Peregrino e descobridor de livrarias
A primeira vez que encontrei o espanhol Jorge Carrión foi em Buenos Aires, em 2008, quando já havia me chamado a atenção o estilo e a capacidade de observação desse escritor-viajante, meio calado, e então perdido entre os encantos do bairro da Boca. Eu também estava acabando de desembarcar na cidade, naquela que foi minha primeira longa estadia por lá. Desde então não perdi de vista seus passos literários até reencontra-lo novamente aqui em Bogotá, na feira literária internacional do livro (Filbo), onde Carrión lança o livro-ensaio “Librerías”, que foi finalista do prêmio Anagrama. O livro passeia pelas inúmeras livrarias pelas quais passou Carrión ao longo dos últimos anos e usa referências eruditas para questionar seu papel nos dias de hoje, os dias futuros, a perspectiva da imposição da livraria virtual e o que fica de uma era que parece ter terminado, nostálgico, mas não passadista nem lamurioso.

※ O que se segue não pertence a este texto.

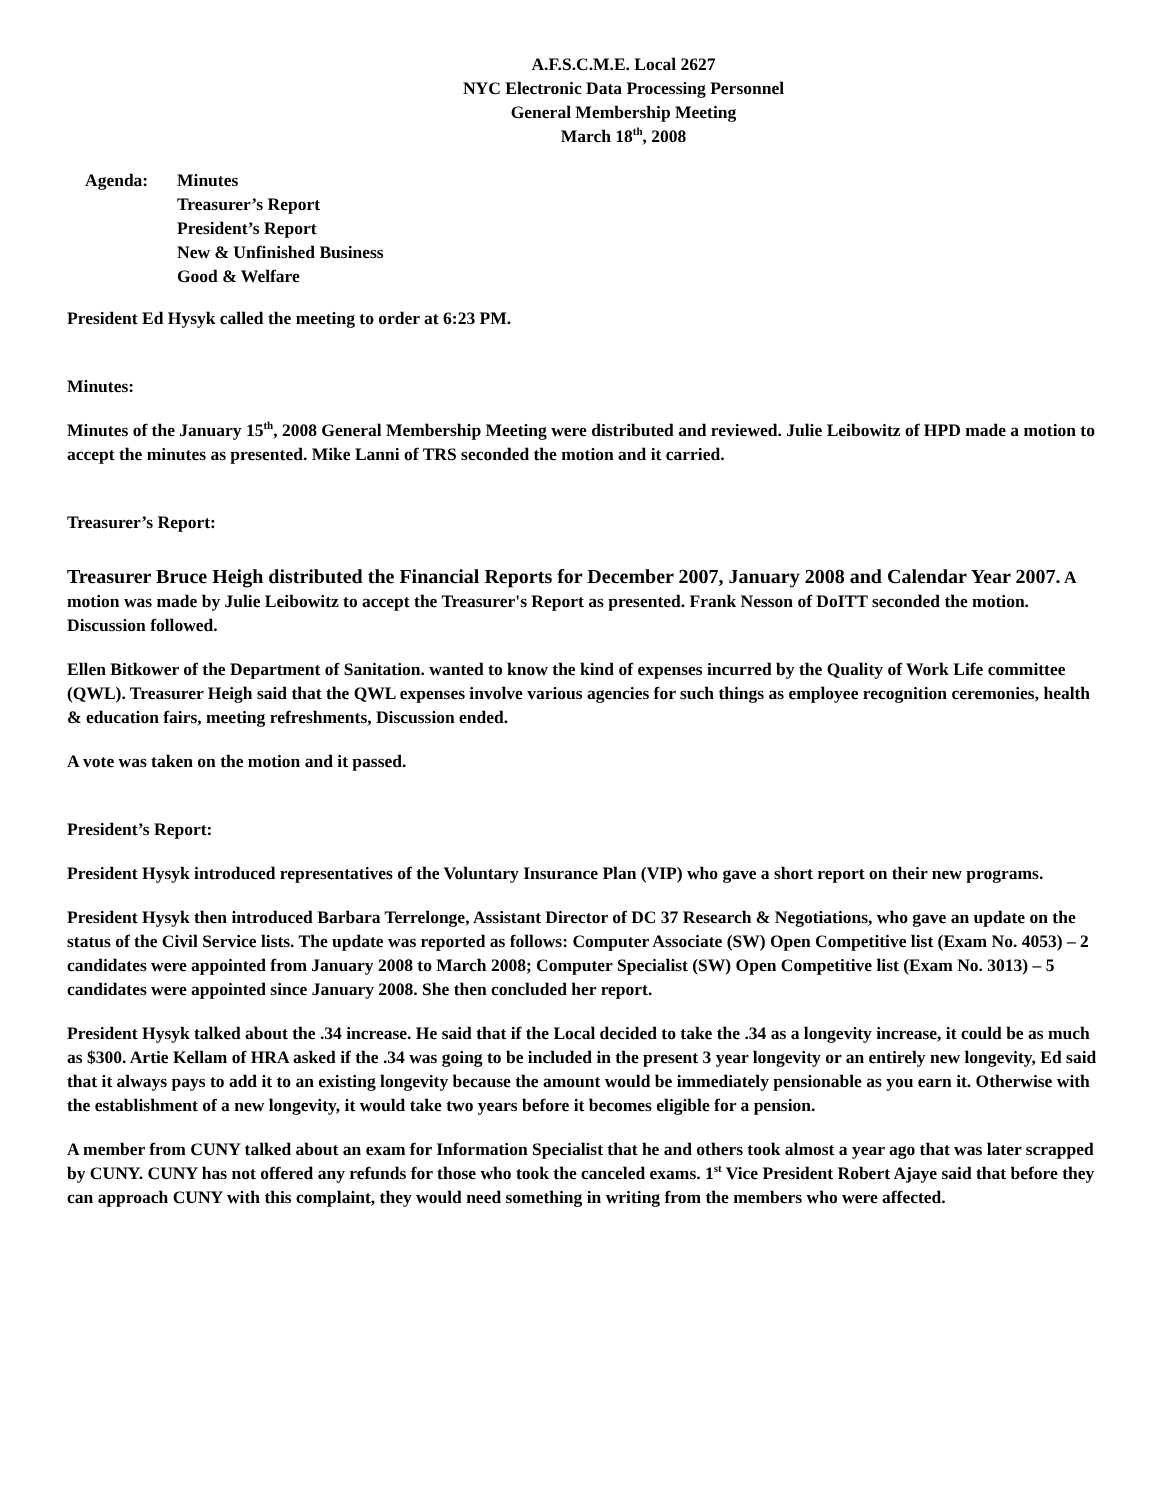A.F.S.C.M.E. Local 2627
NYC Electronic Data Processing Personnel
General Membership Meeting
March 18<sup>th</sup>, 2008
Agenda: Minutes
Treasurer’s Report
President’s Report
New & Unfinished Business
Good & Welfare
President Ed Hysyk called the meeting to order at 6:23 PM.
Minutes:
Minutes of the January 15<sup>th</sup>, 2008 General Membership Meeting were distributed and reviewed. Julie Leibowitz of HPD made a motion to accept the minutes as presented. Mike Lanni of TRS seconded the motion and it carried.
Treasurer’s Report:
Treasurer Bruce Heigh distributed the Financial Reports for December 2007, January 2008 and Calendar Year 2007. A motion was made by Julie Leibowitz to accept the Treasurer's Report as presented. Frank Nesson of DoITT seconded the motion. Discussion followed.
Ellen Bitkower of the Department of Sanitation. wanted to know the kind of expenses incurred by the Quality of Work Life committee (QWL). Treasurer Heigh said that the QWL expenses involve various agencies for such things as employee recognition ceremonies, health & education fairs, meeting refreshments, Discussion ended.
A vote was taken on the motion and it passed.
President’s Report:
President Hysyk introduced representatives of the Voluntary Insurance Plan (VIP) who gave a short report on their new programs.
President Hysyk then introduced Barbara Terrelonge, Assistant Director of DC 37 Research & Negotiations, who gave an update on the status of the Civil Service lists. The update was reported as follows: Computer Associate (SW) Open Competitive list (Exam No. 4053) – 2 candidates were appointed from January 2008 to March 2008; Computer Specialist (SW) Open Competitive list (Exam No. 3013) – 5 candidates were appointed since January 2008. She then concluded her report.
President Hysyk talked about the .34 increase. He said that if the Local decided to take the .34 as a longevity increase, it could be as much as $300. Artie Kellam of HRA asked if the .34 was going to be included in the present 3 year longevity or an entirely new longevity, Ed said that it always pays to add it to an existing longevity because the amount would be immediately pensionable as you earn it. Otherwise with the establishment of a new longevity, it would take two years before it becomes eligible for a pension.
A member from CUNY talked about an exam for Information Specialist that he and others took almost a year ago that was later scrapped by CUNY. CUNY has not offered any refunds for those who took the canceled exams. 1<sup>st</sup> Vice President Robert Ajaye said that before they can approach CUNY with this complaint, they would need something in writing from the members who were affected.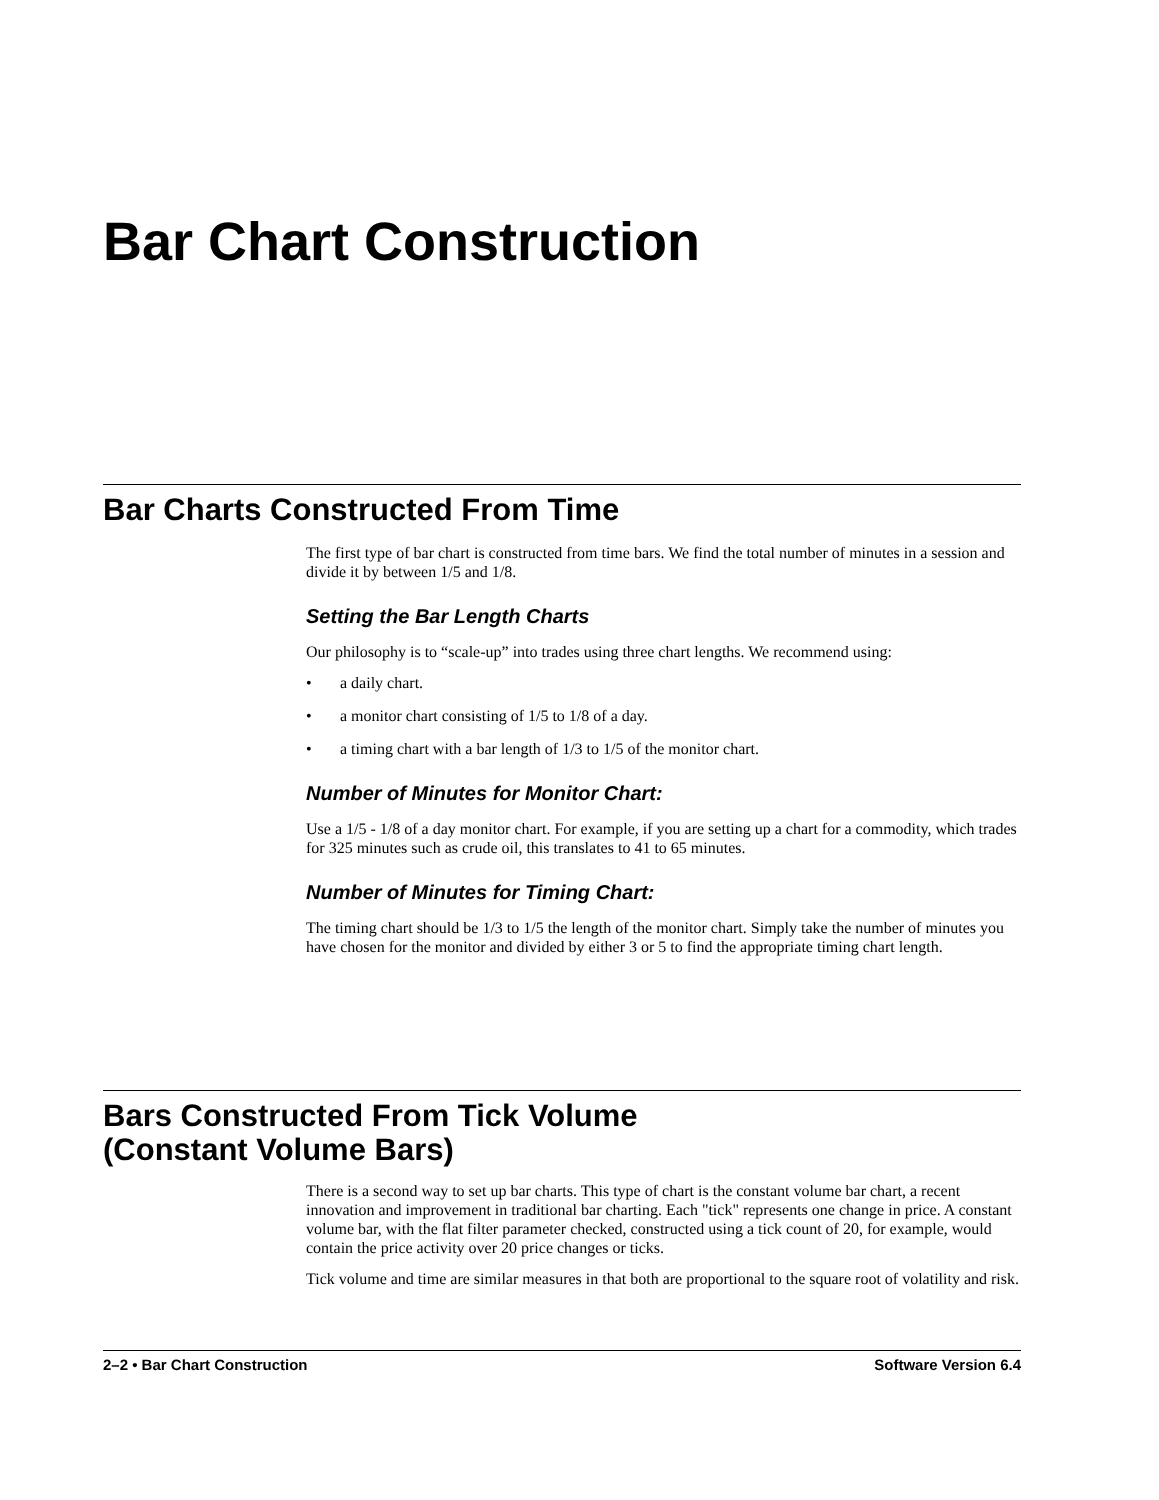Bar Chart Construction
Bar Charts Constructed From Time
The first type of bar chart is constructed from time bars. We find the total number of minutes in a session and divide it by between 1/5 and 1/8.
Setting the Bar Length Charts
Our philosophy is to “scale-up” into trades using three chart lengths. We recommend using:
• a daily chart.
• a monitor chart consisting of 1/5 to 1/8 of a day.
• a timing chart with a bar length of 1/3 to 1/5 of the monitor chart.
Number of Minutes for Monitor Chart:
Use a 1/5 - 1/8 of a day monitor chart. For example, if you are setting up a chart for a commodity, which trades for 325 minutes such as crude oil, this translates to 41 to 65 minutes.
Number of Minutes for Timing Chart:
The timing chart should be 1/3 to 1/5 the length of the monitor chart. Simply take the number of minutes you have chosen for the monitor and divided by either 3 or 5 to find the appropriate timing chart length.
Bars Constructed From Tick Volume
(Constant Volume Bars)
There is a second way to set up bar charts. This type of chart is the constant volume bar chart, a recent innovation and improvement in traditional bar charting. Each "tick" represents one change in price. A constant volume bar, with the flat filter parameter checked, constructed using a tick count of 20, for example, would contain the price activity over 20 price changes or ticks.
Tick volume and time are similar measures in that both are proportional to the square root of volatility and risk.
2–2 • Bar Chart Construction Software Version 6.4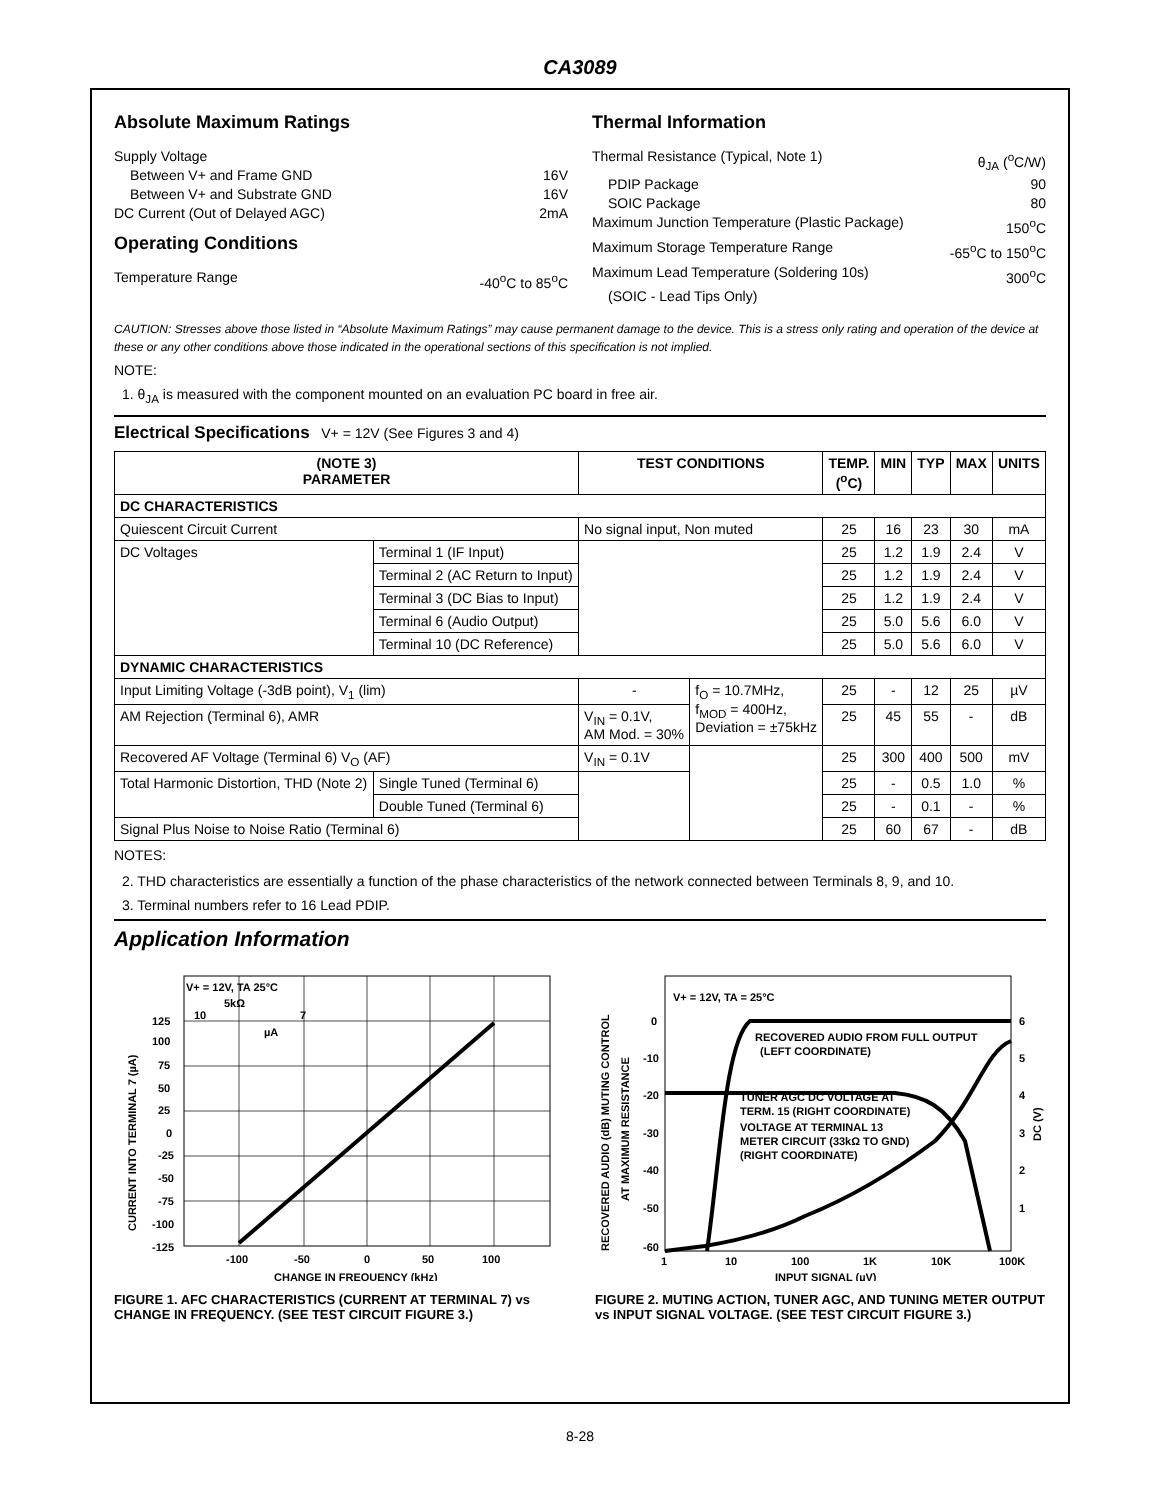CA3089
Absolute Maximum Ratings
Supply Voltage
Between V+ and Frame GND 16V
Between V+ and Substrate GND 16V
DC Current (Out of Delayed AGC) 2mA
Operating Conditions
Temperature Range -40<sup>o</sup>C to 85<sup>o</sup>C
Thermal Information
Thermal Resistance (Typical, Note 1) θ<sub>JA</sub> (<sup>o</sup>C/W)
PDIP Package 90
SOIC Package 80
Maximum Junction Temperature (Plastic Package) 150<sup>o</sup>C
Maximum Storage Temperature Range -65<sup>o</sup>C to 150<sup>o</sup>C
Maximum Lead Temperature (Soldering 10s) 300<sup>o</sup>C
(SOIC - Lead Tips Only)
CAUTION: Stresses above those listed in “Absolute Maximum Ratings” may cause permanent damage to the device. This is a stress only rating and operation of the device at these or any other conditions above those indicated in the operational sections of this specification is not implied.
NOTE:
1. θ<sub>JA</sub> is measured with the component mounted on an evaluation PC board in free air.
Electrical Specifications V+ = 12V (See Figures 3 and 4)
| (NOTE 3) PARAMETER | | TEST CONDITIONS | | TEMP. (<sup>o</sup>C) | MIN | TYP | MAX | UNITS |
| --- | --- | --- | --- | --- | --- | --- | --- | --- |
| DC CHARACTERISTICS | | | | | | | | |
| Quiescent Circuit Current | | No signal input, Non muted | | 25 | 16 | 23 | 30 | mA |
| DC Voltages | Terminal 1 (IF Input) | | | 25 | 1.2 | 1.9 | 2.4 | V |
| | Terminal 2 (AC Return to Input) | | | 25 | 1.2 | 1.9 | 2.4 | V |
| | Terminal 3 (DC Bias to Input) | | | 25 | 1.2 | 1.9 | 2.4 | V |
| | Terminal 6 (Audio Output) | | | 25 | 5.0 | 5.6 | 6.0 | V |
| | Terminal 10 (DC Reference) | | | 25 | 5.0 | 5.6 | 6.0 | V |
| DYNAMIC CHARACTERISTICS | | | | | | | | |
| Input Limiting Voltage (-3dB point), V<sub>1</sub> (lim) | | - | f<sub>O</sub> = 10.7MHz, f<sub>MOD</sub> = 400Hz, Deviation = ±75kHz | 25 | - | 12 | 25 | µV |
| AM Rejection (Terminal 6), AMR | | V<sub>IN</sub> = 0.1V, AM Mod. = 30% | | 25 | 45 | 55 | - | dB |
| Recovered AF Voltage (Terminal 6) V<sub>O</sub> (AF) | | V<sub>IN</sub> = 0.1V | | 25 | 300 | 400 | 500 | mV |
| Total Harmonic Distortion, THD (Note 2) | Single Tuned (Terminal 6) | | | 25 | - | 0.5 | 1.0 | % |
| | Double Tuned (Terminal 6) | | | 25 | - | 0.1 | - | % |
| Signal Plus Noise to Noise Ratio (Terminal 6) | | | | 25 | 60 | 67 | - | dB |
NOTES:
2. THD characteristics are essentially a function of the phase characteristics of the network connected between Terminals 8, 9, and 10.
3. Terminal numbers refer to 16 Lead PDIP.
Application Information
V+ = 12V, TA 25°C
5kΩ
10
7
µA
125
100
75
50
25
0
-25
-50
-75
-100
-125
-100
-50
0
50
100
CHANGE IN FREQUENCY (kHz)
CURRENT INTO TERMINAL 7 (µA)
FIGURE 1. AFC CHARACTERISTICS (CURRENT AT TERMINAL 7) vs CHANGE IN FREQUENCY. (SEE TEST CIRCUIT FIGURE 3.)
V+ = 12V, TA = 25°C
RECOVERED AUDIO FROM FULL OUTPUT
(LEFT COORDINATE)
TUNER AGC DC VOLTAGE AT
TERM. 15 (RIGHT COORDINATE)
VOLTAGE AT TERMINAL 13
METER CIRCUIT (33kΩ TO GND)
(RIGHT COORDINATE)
0
-10
-20
-30
-40
-50
-60
6
5
4
3
2
1
1
10
100
1K
10K
100K
INPUT SIGNAL (µV)
RECOVERED AUDIO (dB) MUTING CONTROL
AT MAXIMUM RESISTANCE
DC (V)
FIGURE 2. MUTING ACTION, TUNER AGC, AND TUNING METER OUTPUT vs INPUT SIGNAL VOLTAGE. (SEE TEST CIRCUIT FIGURE 3.)
8-28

Seria injusto nomear as que mais merecem atenção, entre tantas, como a Foyles de Londres, a Eterna Cadência de Buenos Aires, a Leonardo Da Vinci do Rio, a Lello de Portugal, a Shakespeare & Co. de Paris e tantas outras. O que é interessante no livro é que Carrión faz de cada uma o resultado de uma viagem particular sua para entender a razão de viajar, seja concretamente, seja através dos idiomas. Exemplo disso é o capítulo dedicado a contar sua viagem ao sul da Argentina, onde seguiu a trilha de Bruce Chatwin (1940-1989) e seu livro clássico “Na Paragonia”. Ou como seguiu a trilha de outro escritor desaparecido, o chileno Roberto Bolaño (1953-2003) ou ainda como perdeu-se numa troca de endereços ao tentar encontrar uma livraria frequentada por Gabriel García Márquez (1927-2014) em Barranquilla, na Colômbia. Para isso, evoca o sábio catalão que vendia livros em Macondo e um pouco da magia e superstição do universo de Gabo. Por fim, não há como não identificar com casos de cada um quando narra o fim de uma livraria tradicional de Barcelona, onde vive, por uma loja da cadeia McDonald’s. A carta do dono do estabelecimento, reproduzida no livro, expõe a tristeza do livreiro, que lamenta ter sobrevivido com sua loja duas guerras, mas não a crise do mercado. Ao questionar a predominância das livrarias virtuais, Carrión reformula a relação do desejo entre um leitor e um livro para tentar identificar onde fica a questão emocional nas compras on-line.
Apesar de ser um livro que passeia por várias cidades do mundo, quiçá o mais interessante sejam suas observações sobre as livrarias latino-americanas, que surgem mais misteriosas e de certo modo precárias, estabelecendo pontes improváveis entre os leitores do Novo Mundo e um conhecimento ancestral. Acima, um vídeo em que Carrión discute o livro com Natu Poblet, uma figura mítica da cena literária portenha, dona da Clásica y Moderna, no centro de Buenos Aires, a quem entrevistei há cerca de um ano e que afirma, em seu modo cortante e cheio de personalidade ao falar, que resistirá com as portas abertas até quando for possível.